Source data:
Content starts

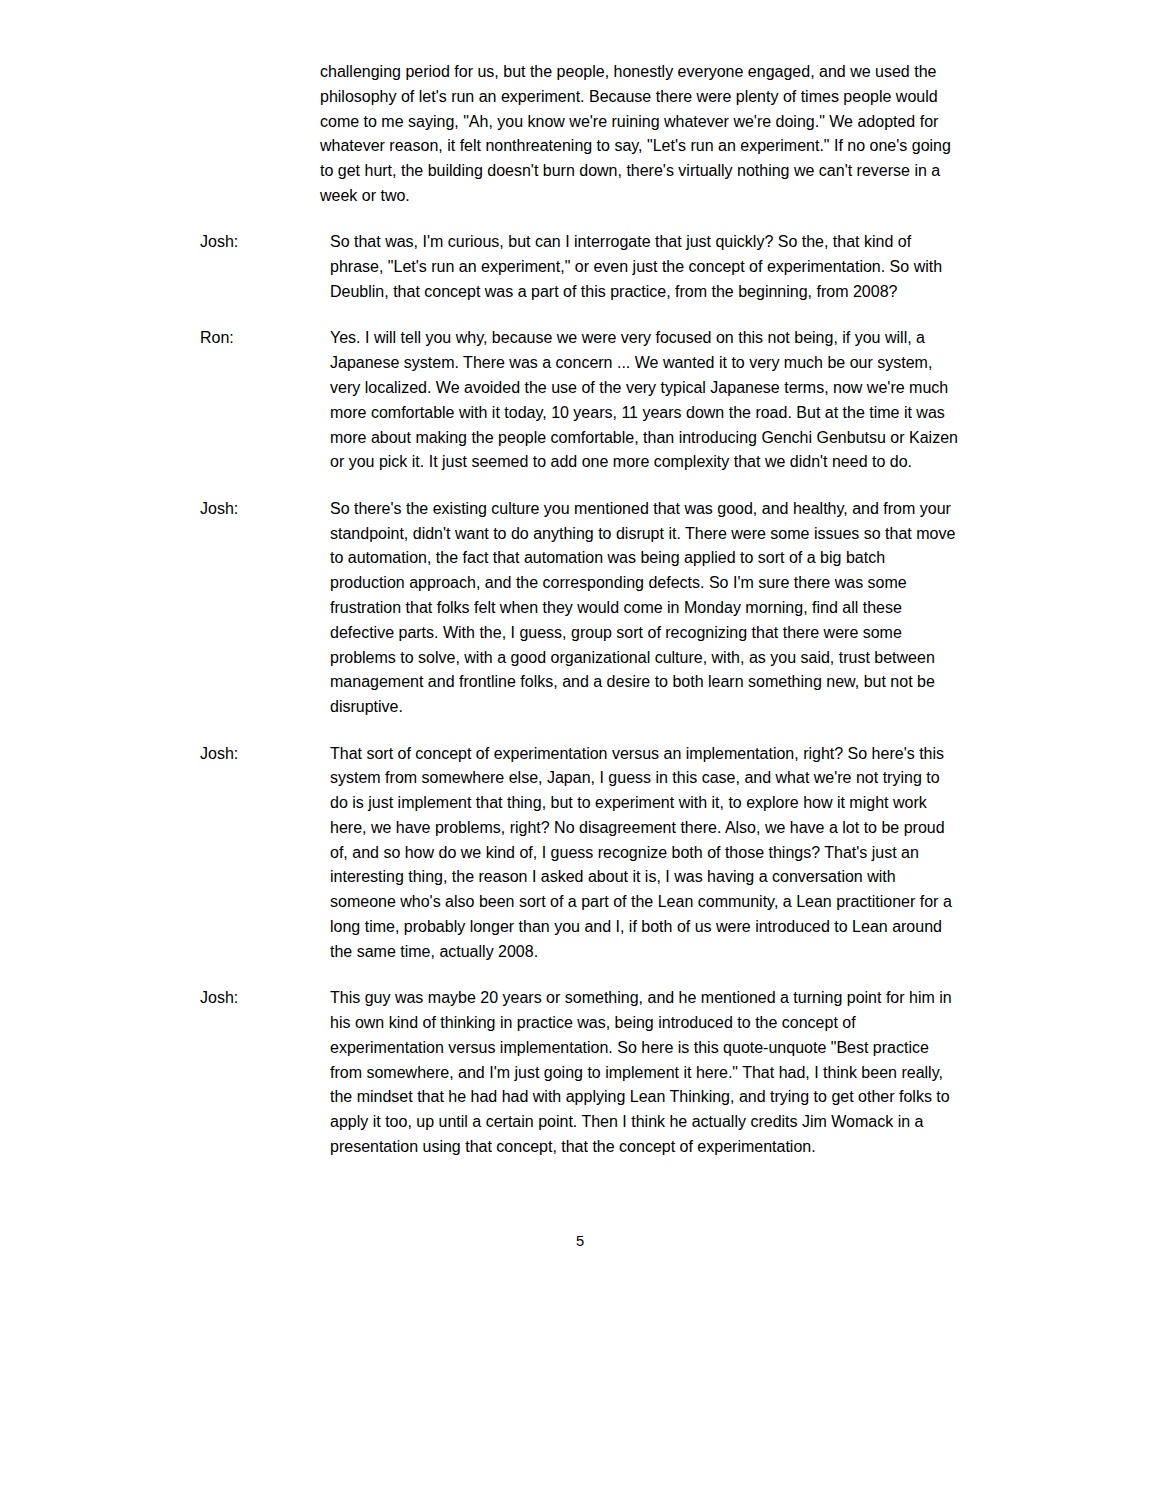challenging period for us, but the people, honestly everyone engaged, and we used the philosophy of let's run an experiment. Because there were plenty of times people would come to me saying, "Ah, you know we're ruining whatever we're doing." We adopted for whatever reason, it felt nonthreatening to say, "Let's run an experiment." If no one's going to get hurt, the building doesn't burn down, there's virtually nothing we can't reverse in a week or two.
Josh:
So that was, I'm curious, but can I interrogate that just quickly? So the, that kind of phrase, "Let's run an experiment," or even just the concept of experimentation. So with Deublin, that concept was a part of this practice, from the beginning, from 2008?
Ron:
Yes. I will tell you why, because we were very focused on this not being, if you will, a Japanese system. There was a concern ... We wanted it to very much be our system, very localized. We avoided the use of the very typical Japanese terms, now we're much more comfortable with it today, 10 years, 11 years down the road. But at the time it was more about making the people comfortable, than introducing Genchi Genbutsu or Kaizen or you pick it. It just seemed to add one more complexity that we didn't need to do.
Josh:
So there's the existing culture you mentioned that was good, and healthy, and from your standpoint, didn't want to do anything to disrupt it. There were some issues so that move to automation, the fact that automation was being applied to sort of a big batch production approach, and the corresponding defects. So I'm sure there was some frustration that folks felt when they would come in Monday morning, find all these defective parts. With the, I guess, group sort of recognizing that there were some problems to solve, with a good organizational culture, with, as you said, trust between management and frontline folks, and a desire to both learn something new, but not be disruptive.
Josh:
That sort of concept of experimentation versus an implementation, right? So here's this system from somewhere else, Japan, I guess in this case, and what we're not trying to do is just implement that thing, but to experiment with it, to explore how it might work here, we have problems, right? No disagreement there. Also, we have a lot to be proud of, and so how do we kind of, I guess recognize both of those things? That's just an interesting thing, the reason I asked about it is, I was having a conversation with someone who's also been sort of a part of the Lean community, a Lean practitioner for a long time, probably longer than you and I, if both of us were introduced to Lean around the same time, actually 2008.
Josh:
This guy was maybe 20 years or something, and he mentioned a turning point for him in his own kind of thinking in practice was, being introduced to the concept of experimentation versus implementation. So here is this quote-unquote "Best practice from somewhere, and I'm just going to implement it here." That had, I think been really, the mindset that he had had with applying Lean Thinking, and trying to get other folks to apply it too, up until a certain point. Then I think he actually credits Jim Womack in a presentation using that concept, that the concept of experimentation.
5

Content ends

Output every record above verbatim, excluding images.

→ Worked solution:
challenging period for us, but the people, honestly everyone engaged, and we used the philosophy of let's run an experiment. Because there were plenty of times people would come to me saying, "Ah, you know we're ruining whatever we're doing." We adopted for whatever reason, it felt nonthreatening to say, "Let's run an experiment." If no one's going to get hurt, the building doesn't burn down, there's virtually nothing we can't reverse in a week or two.
Josh:
So that was, I'm curious, but can I interrogate that just quickly? So the, that kind of phrase, "Let's run an experiment," or even just the concept of experimentation. So with Deublin, that concept was a part of this practice, from the beginning, from 2008?
Ron:
Yes. I will tell you why, because we were very focused on this not being, if you will, a Japanese system. There was a concern ... We wanted it to very much be our system, very localized. We avoided the use of the very typical Japanese terms, now we're much more comfortable with it today, 10 years, 11 years down the road. But at the time it was more about making the people comfortable, than introducing Genchi Genbutsu or Kaizen or you pick it. It just seemed to add one more complexity that we didn't need to do.
Josh:
So there's the existing culture you mentioned that was good, and healthy, and from your standpoint, didn't want to do anything to disrupt it. There were some issues so that move to automation, the fact that automation was being applied to sort of a big batch production approach, and the corresponding defects. So I'm sure there was some frustration that folks felt when they would come in Monday morning, find all these defective parts. With the, I guess, group sort of recognizing that there were some problems to solve, with a good organizational culture, with, as you said, trust between management and frontline folks, and a desire to both learn something new, but not be disruptive.
Josh:
That sort of concept of experimentation versus an implementation, right? So here's this system from somewhere else, Japan, I guess in this case, and what we're not trying to do is just implement that thing, but to experiment with it, to explore how it might work here, we have problems, right? No disagreement there. Also, we have a lot to be proud of, and so how do we kind of, I guess recognize both of those things? That's just an interesting thing, the reason I asked about it is, I was having a conversation with someone who's also been sort of a part of the Lean community, a Lean practitioner for a long time, probably longer than you and I, if both of us were introduced to Lean around the same time, actually 2008.
Josh:
This guy was maybe 20 years or something, and he mentioned a turning point for him in his own kind of thinking in practice was, being introduced to the concept of experimentation versus implementation. So here is this quote-unquote "Best practice from somewhere, and I'm just going to implement it here." That had, I think been really, the mindset that he had had with applying Lean Thinking, and trying to get other folks to apply it too, up until a certain point. Then I think he actually credits Jim Womack in a presentation using that concept, that the concept of experimentation.
5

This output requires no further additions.